The next day was one of the worst I’ve felt in my life to date. But it started off well enough: it was Christmas day and Om bought us a bouquet of flowers (because, being white and from the UK, we must be Christians . . .) But it was a kind gesture and it warmed us to him. ‘Want to see more forts?’ he asked in earnest. ‘No, we want to see monkeys.’ And if you like monkeys, Jaipur is the place to be . . .

The Jaipur Monkey Temple is home to over 2,000 monkeys who roam freely around a hilltop sanctuary. You can buy a large bag of peanuts from a local seller for around twenty rupees, which the monkeys have been trained to take (using their mouth or hand) from you without aggression. It was a magical world of excitement and joy: babies bounded from the tree tops and into their mothers’ arms, juniors swung across branches and chirped, adults took nuts from you and passed them out to their young.

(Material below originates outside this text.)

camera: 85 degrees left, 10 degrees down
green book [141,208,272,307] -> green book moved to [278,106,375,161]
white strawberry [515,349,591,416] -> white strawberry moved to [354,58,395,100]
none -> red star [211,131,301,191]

And then the goat and chicken had their revenge.

No-one wants to hear the details. I don’t particularly want to tell them. But being half way up a small mountain surrounded by monkeys repeatedly expressing their love for one another (with no consideration for the less churlish of us), as you gag from both ends in the ridiculous heat of an Indian winter is no way to spend your Christmas day.

We eventually made it back to the homestay, car seat unblemished, and I reminisced about our time so far in Jaipur: a city of beauty and brutality, glittering palaces and ancient wars, of backrooms filled with gemstones, of bustling chicken shacks and burning stomachs, endearing primates more lurid than loving. It was a place of two halves, which did neither without gusto, and as I sat on my porcelain throne, watching small colourful kites lift into the evening sky from the bathroom window, I began to understand Raja Alan Singh Chanda’s appreciation for a mass of toilets and pretty things.